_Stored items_
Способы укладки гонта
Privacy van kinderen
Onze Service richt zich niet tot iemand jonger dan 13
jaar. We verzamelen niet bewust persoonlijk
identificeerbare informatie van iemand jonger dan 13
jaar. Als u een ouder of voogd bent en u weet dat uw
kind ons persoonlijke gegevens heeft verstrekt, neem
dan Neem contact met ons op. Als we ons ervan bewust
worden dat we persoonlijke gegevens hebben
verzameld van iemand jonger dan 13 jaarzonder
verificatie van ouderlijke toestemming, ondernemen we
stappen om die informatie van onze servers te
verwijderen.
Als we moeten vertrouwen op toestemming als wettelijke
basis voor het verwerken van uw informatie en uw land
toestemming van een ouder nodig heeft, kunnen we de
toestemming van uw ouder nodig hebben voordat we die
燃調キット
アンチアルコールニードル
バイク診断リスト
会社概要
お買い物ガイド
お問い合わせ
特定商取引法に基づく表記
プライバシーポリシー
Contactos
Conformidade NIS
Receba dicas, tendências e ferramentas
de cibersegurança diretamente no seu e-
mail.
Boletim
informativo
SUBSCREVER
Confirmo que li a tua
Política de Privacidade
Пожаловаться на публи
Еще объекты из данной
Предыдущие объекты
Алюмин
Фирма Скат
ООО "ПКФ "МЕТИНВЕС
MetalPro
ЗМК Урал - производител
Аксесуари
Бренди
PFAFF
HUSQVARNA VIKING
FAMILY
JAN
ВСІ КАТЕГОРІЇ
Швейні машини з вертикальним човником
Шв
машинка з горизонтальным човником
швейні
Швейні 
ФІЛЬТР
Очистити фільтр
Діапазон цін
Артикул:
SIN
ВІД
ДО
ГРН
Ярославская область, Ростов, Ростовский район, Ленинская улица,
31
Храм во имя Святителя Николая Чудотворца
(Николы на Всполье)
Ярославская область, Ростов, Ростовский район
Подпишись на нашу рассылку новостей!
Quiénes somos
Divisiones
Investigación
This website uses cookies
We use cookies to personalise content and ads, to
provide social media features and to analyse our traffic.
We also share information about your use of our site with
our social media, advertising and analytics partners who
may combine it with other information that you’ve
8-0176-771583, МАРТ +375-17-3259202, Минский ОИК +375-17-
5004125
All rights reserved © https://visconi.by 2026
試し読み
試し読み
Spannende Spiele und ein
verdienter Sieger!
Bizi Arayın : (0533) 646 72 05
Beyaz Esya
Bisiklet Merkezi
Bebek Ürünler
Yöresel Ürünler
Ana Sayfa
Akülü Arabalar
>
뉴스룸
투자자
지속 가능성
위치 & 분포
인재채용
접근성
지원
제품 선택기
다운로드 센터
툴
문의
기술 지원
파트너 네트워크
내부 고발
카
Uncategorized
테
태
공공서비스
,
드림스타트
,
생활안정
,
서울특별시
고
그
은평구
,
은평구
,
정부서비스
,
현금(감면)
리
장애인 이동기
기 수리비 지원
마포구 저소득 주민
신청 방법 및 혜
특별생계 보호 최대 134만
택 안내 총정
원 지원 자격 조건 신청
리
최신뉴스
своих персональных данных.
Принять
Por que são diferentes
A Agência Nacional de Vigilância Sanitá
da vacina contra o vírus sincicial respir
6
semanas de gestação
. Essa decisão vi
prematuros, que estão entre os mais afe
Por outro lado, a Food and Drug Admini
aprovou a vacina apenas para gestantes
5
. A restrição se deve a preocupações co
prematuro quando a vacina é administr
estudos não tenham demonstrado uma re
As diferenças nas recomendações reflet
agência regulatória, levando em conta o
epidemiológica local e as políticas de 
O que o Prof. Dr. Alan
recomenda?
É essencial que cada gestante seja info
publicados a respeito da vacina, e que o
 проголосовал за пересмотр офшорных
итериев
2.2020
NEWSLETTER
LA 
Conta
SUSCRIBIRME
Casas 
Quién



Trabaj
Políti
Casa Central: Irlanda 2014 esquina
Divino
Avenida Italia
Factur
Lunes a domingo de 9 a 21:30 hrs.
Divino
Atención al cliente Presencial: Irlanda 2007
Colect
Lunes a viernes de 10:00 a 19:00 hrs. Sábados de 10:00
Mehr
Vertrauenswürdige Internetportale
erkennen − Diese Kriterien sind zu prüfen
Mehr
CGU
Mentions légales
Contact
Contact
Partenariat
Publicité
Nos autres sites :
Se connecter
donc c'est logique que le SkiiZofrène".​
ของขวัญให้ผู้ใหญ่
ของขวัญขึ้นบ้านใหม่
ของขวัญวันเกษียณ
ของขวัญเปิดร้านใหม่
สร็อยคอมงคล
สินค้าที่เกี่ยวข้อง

_WHAT THE EXERCISE ASKS_
Retype all of the data above line by line, keeping every character unchanged.

_COMPLETED EXERCISE_
Способы укладки гонта
Privacy van kinderen
Onze Service richt zich niet tot iemand jonger dan 13
jaar. We verzamelen niet bewust persoonlijk
identificeerbare informatie van iemand jonger dan 13
jaar. Als u een ouder of voogd bent en u weet dat uw
kind ons persoonlijke gegevens heeft verstrekt, neem
dan Neem contact met ons op. Als we ons ervan bewust
worden dat we persoonlijke gegevens hebben
verzameld van iemand jonger dan 13 jaarzonder
verificatie van ouderlijke toestemming, ondernemen we
stappen om die informatie van onze servers te
verwijderen.
Als we moeten vertrouwen op toestemming als wettelijke
basis voor het verwerken van uw informatie en uw land
toestemming van een ouder nodig heeft, kunnen we de
toestemming van uw ouder nodig hebben voordat we die
燃調キット
アンチアルコールニードル
バイク診断リスト
会社概要
お買い物ガイド
お問い合わせ
特定商取引法に基づく表記
プライバシーポリシー
Contactos
Conformidade NIS
Receba dicas, tendências e ferramentas
de cibersegurança diretamente no seu e-
mail.
Boletim
informativo
SUBSCREVER
Confirmo que li a tua
Política de Privacidade
Пожаловаться на публи
Еще объекты из данной
Предыдущие объекты
Алюмин
Фирма Скат
ООО "ПКФ "МЕТИНВЕС
MetalPro
ЗМК Урал - производител
Аксесуари
Бренди
PFAFF
HUSQVARNA VIKING
FAMILY
JAN
ВСІ КАТЕГОРІЇ
Швейні машини з вертикальним човником
Шв
машинка з горизонтальным човником
швейні
Швейні 
ФІЛЬТР
Очистити фільтр
Діапазон цін
Артикул:
SIN
ВІД
ДО
ГРН
Ярославская область, Ростов, Ростовский район, Ленинская улица,
31
Храм во имя Святителя Николая Чудотворца
(Николы на Всполье)
Ярославская область, Ростов, Ростовский район
Подпишись на нашу рассылку новостей!
Quiénes somos
Divisiones
Investigación
This website uses cookies
We use cookies to personalise content and ads, to
provide social media features and to analyse our traffic.
We also share information about your use of our site with
our social media, advertising and analytics partners who
may combine it with other information that you’ve
8-0176-771583, МАРТ +375-17-3259202, Минский ОИК +375-17-
5004125
All rights reserved © https://visconi.by 2026
試し読み
試し読み
Spannende Spiele und ein
verdienter Sieger!
Bizi Arayın : (0533) 646 72 05
Beyaz Esya
Bisiklet Merkezi
Bebek Ürünler
Yöresel Ürünler
Ana Sayfa
Akülü Arabalar
>
뉴스룸
투자자
지속 가능성
위치 & 분포
인재채용
접근성
지원
제품 선택기
다운로드 센터
툴
문의
기술 지원
파트너 네트워크
내부 고발
카
Uncategorized
테
태
공공서비스
,
드림스타트
,
생활안정
,
서울특별시
고
그
은평구
,
은평구
,
정부서비스
,
현금(감면)
리
장애인 이동기
기 수리비 지원
마포구 저소득 주민
신청 방법 및 혜
특별생계 보호 최대 134만
택 안내 총정
원 지원 자격 조건 신청
리
최신뉴스
своих персональных данных.
Принять
Por que são diferentes
A Agência Nacional de Vigilância Sanitá
da vacina contra o vírus sincicial respir
6
semanas de gestação
. Essa decisão vi
prematuros, que estão entre os mais afe
Por outro lado, a Food and Drug Admini
aprovou a vacina apenas para gestantes
5
. A restrição se deve a preocupações co
prematuro quando a vacina é administr
estudos não tenham demonstrado uma re
As diferenças nas recomendações reflet
agência regulatória, levando em conta o
epidemiológica local e as políticas de 
O que o Prof. Dr. Alan
recomenda?
É essencial que cada gestante seja info
publicados a respeito da vacina, e que o
 проголосовал за пересмотр офшорных
итериев
2.2020
NEWSLETTER
LA 
Conta
SUSCRIBIRME
Casas 
Quién



Trabaj
Políti
Casa Central: Irlanda 2014 esquina
Divino
Avenida Italia
Factur
Lunes a domingo de 9 a 21:30 hrs.
Divino
Atención al cliente Presencial: Irlanda 2007
Colect
Lunes a viernes de 10:00 a 19:00 hrs. Sábados de 10:00
Mehr
Vertrauenswürdige Internetportale
erkennen − Diese Kriterien sind zu prüfen
Mehr
CGU
Mentions légales
Contact
Contact
Partenariat
Publicité
Nos autres sites :
Se connecter
donc c'est logique que le SkiiZofrène".​
ของขวัญให้ผู้ใหญ่
ของขวัญขึ้นบ้านใหม่
ของขวัญวันเกษียณ
ของขวัญเปิดร้านใหม่
สร็อยคอมงคล
สินค้าที่เกี่ยวข้อง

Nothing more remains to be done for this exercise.